Même chose pour Isabelle, qui a recommencé à bouger en grimpant les flancs du mont Saint-Hilaire en randonnée : « Il fallait qu’on me donne la main pour enjamber la moindre branche tellement je n’avais pas d’équilibre. J’avais des problèmes de vision, des migraines, une grande fatigue et je ne pouvais pas m’empêcher de me demander si mes capacités allaient revenir. »

Ils ont eu des moments noirs. Et ils se sont accrochés. « Comme quand tu montes une côte », m’a dit Isabelle. « Tu ne mets pas le pied à terre. Si tu “déclipes” [retirer les clips des chaussures de vélo du pédalier], t’es foutu. C’est trop difficile, voire impossible de repartir dans une côte ascendante. Alors tu serres les dents, tu respires, tu pousses et tu tires. »

Jusqu’à ce que tu sois de l’autre bord de la montagne.

« Je respire », se disait Patrice les premières fois où il est retourné pédaler au circuit Gilles-Villeneuve, alors que ce champion de triathlon se faisait dépasser par des cyclistes en BIXI.

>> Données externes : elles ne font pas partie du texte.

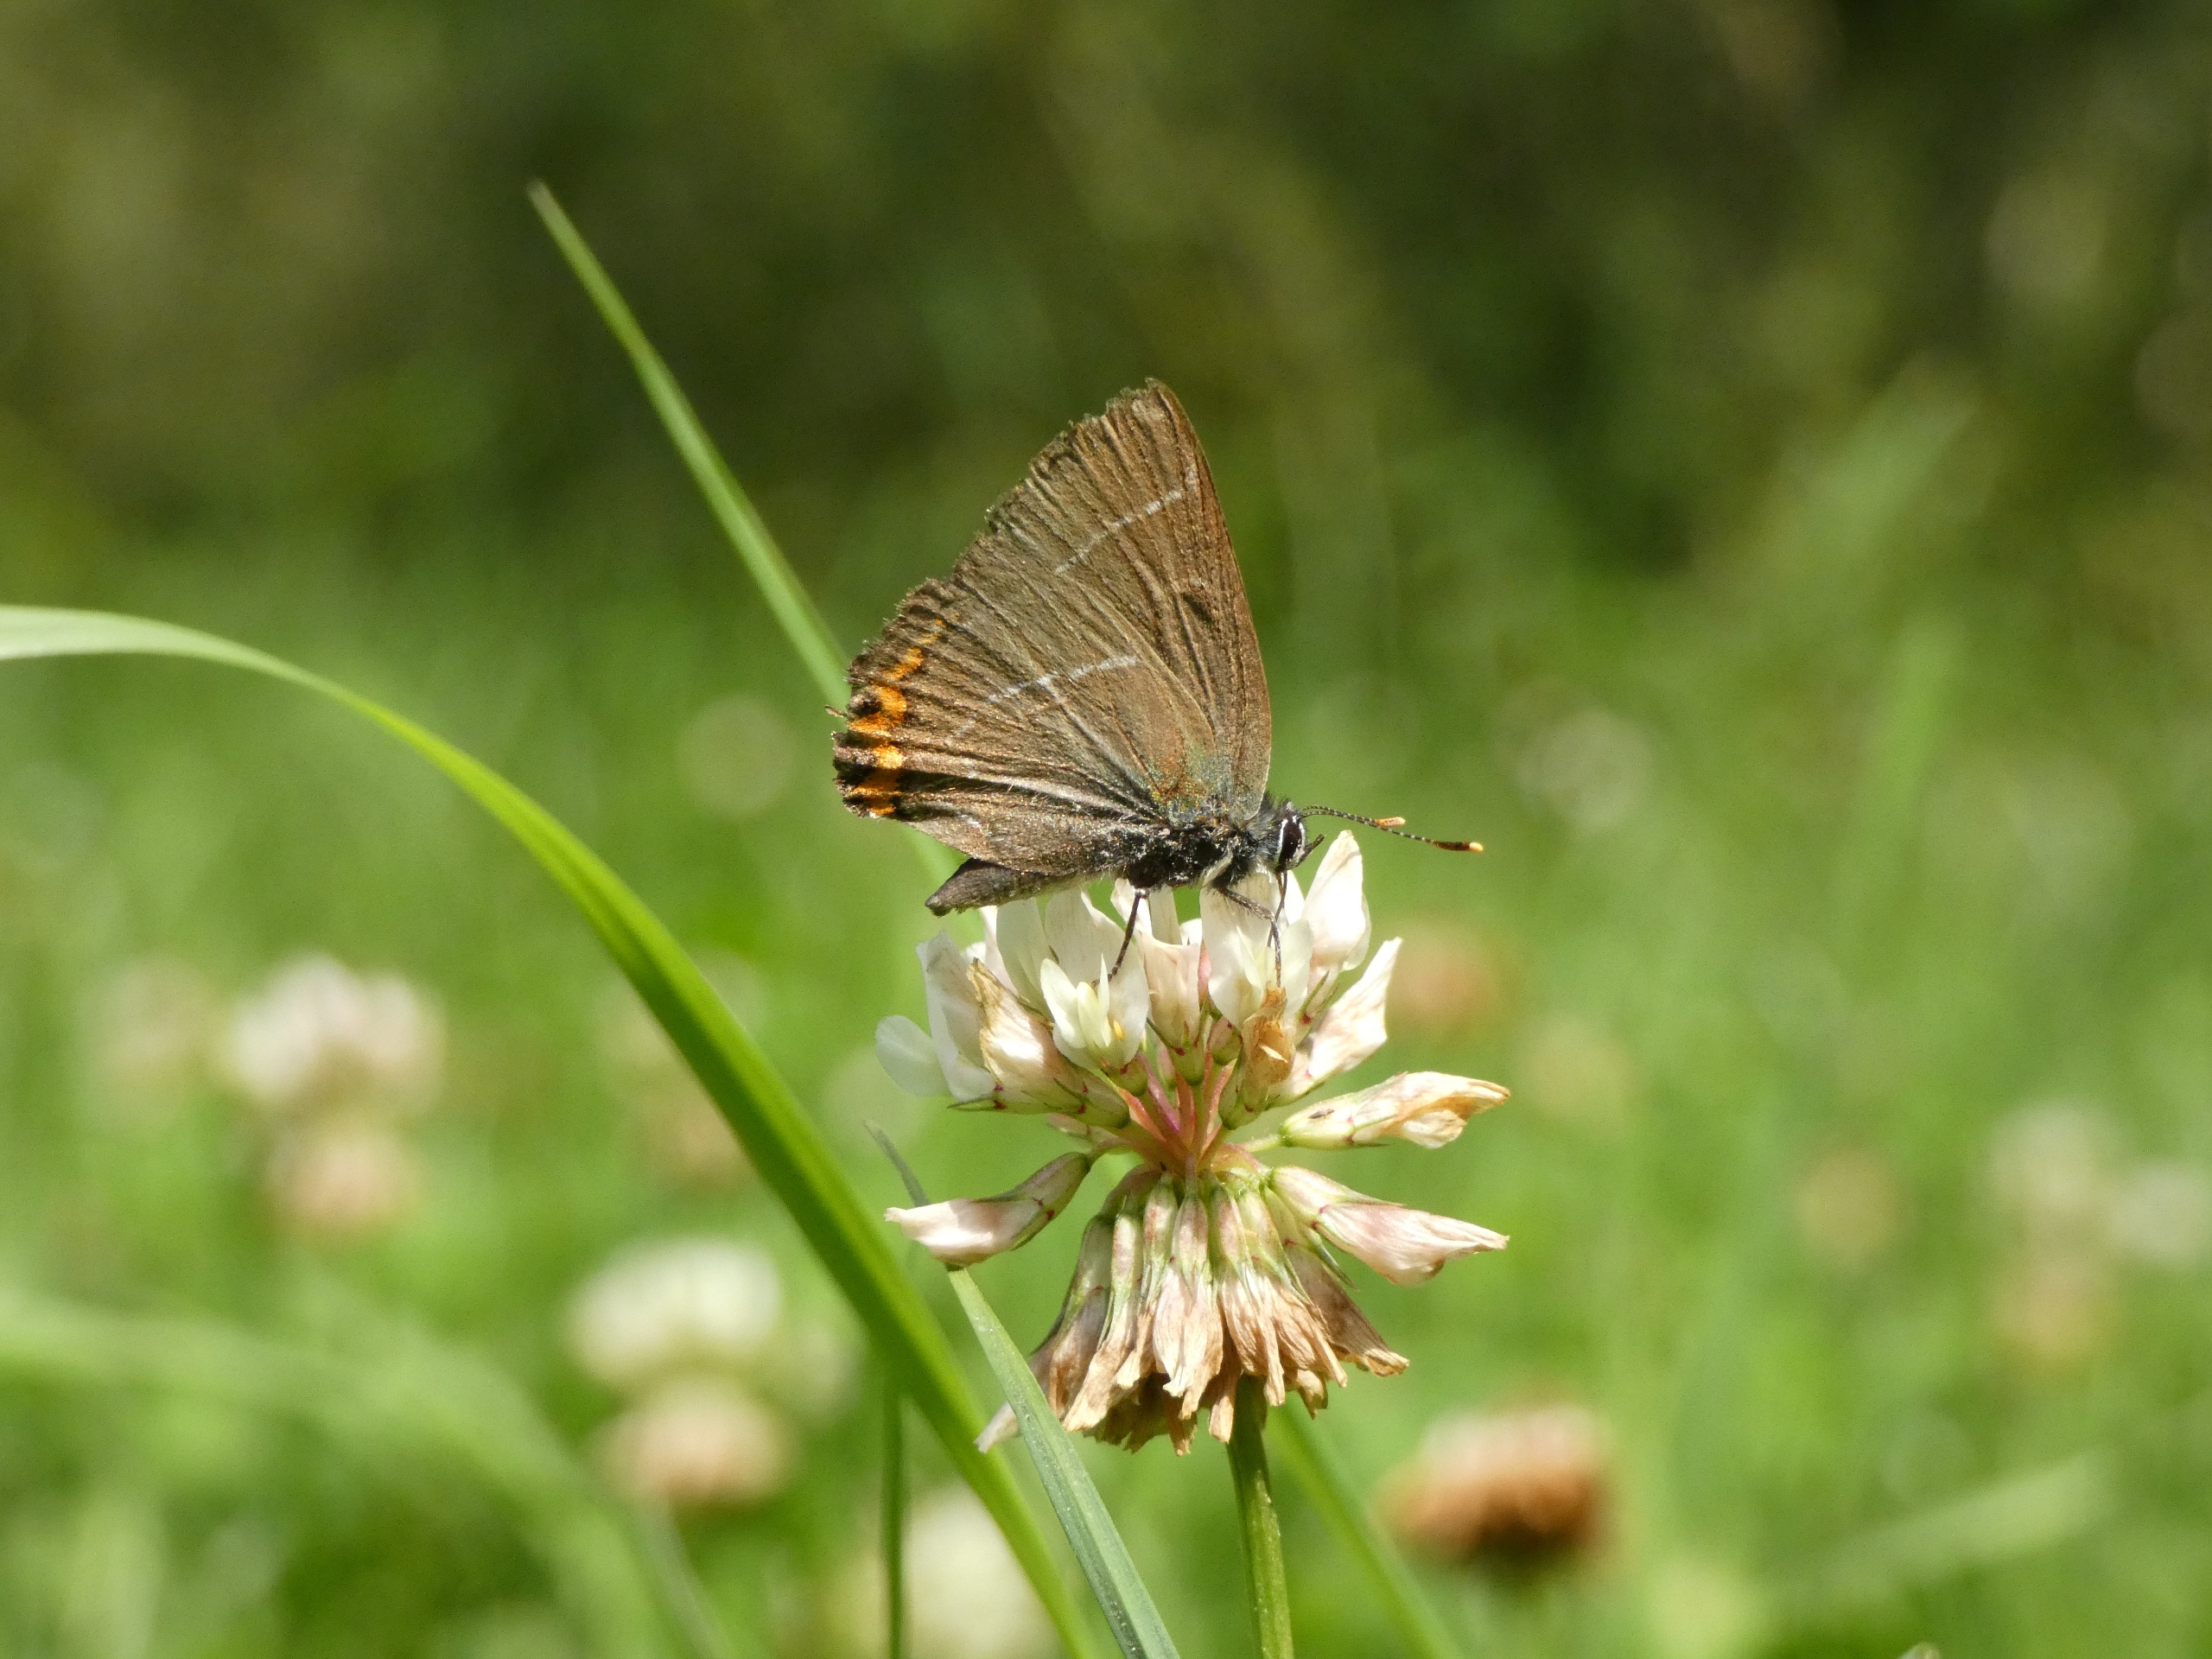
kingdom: Animalia
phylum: Arthropoda
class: Insecta
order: Lepidoptera
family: Lycaenidae
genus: Satyrium
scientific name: Satyrium w-album
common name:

Le 7 septembre 2012, neuf mois après son diagnostic, huit mois après l’opération et le lendemain de son dernier traitement de radiothérapie, Patrice participait au demi-Ironman Esprit de Montréal. Il l’avoue d’emblée, il ne le faisait pas pour « un temps », mais pour le terminer. Le sourire aux lèvres, en vie : « C’était ma première victoire. » Plusieurs lui ont dit qu’il ne redeviendrait jamais la « machine » de performance qu’il était avant et qu’il fallait oublier ça. Plus on le lui disait, plus il était déterminé à leur prouver le contraire : la même année, Patrice s’est requalifié pour l’Ironman de Kona, à Hawaii.

« Quand tu es habité par une passion, c’est plus fort que toi, il faut que tu te rendes au bout. »

— Patrice Brisindi

Isabelle opine, le sourire fendu jusqu’aux oreilles : « Je me suis remise en forme et je suis remontée sur mon vélo, 10 mois après l’accident. J’avais peur de ma réaction. Est-ce que j’allais paniquer ? Me mettre à pleurer ? Et puis non. C’était encore un coup de pédale à la fois. J’ai des séquelles, je ne suis pas la cycliste que j’étais, mais je suis en vie et le plaisir est revenu, en force. »

Si je ne devais retenir qu’une chose de ma rencontre avec ces deux-là, c’est cette fureur de vivre qui les habite. Et qui leur donne ce sourire, si singulier, si lumineux, de ceux qui ont pleinement conscience qu’ils ont eu droit à une deuxième chance. Et qui ont bien l’intention d’en profiter au maximum.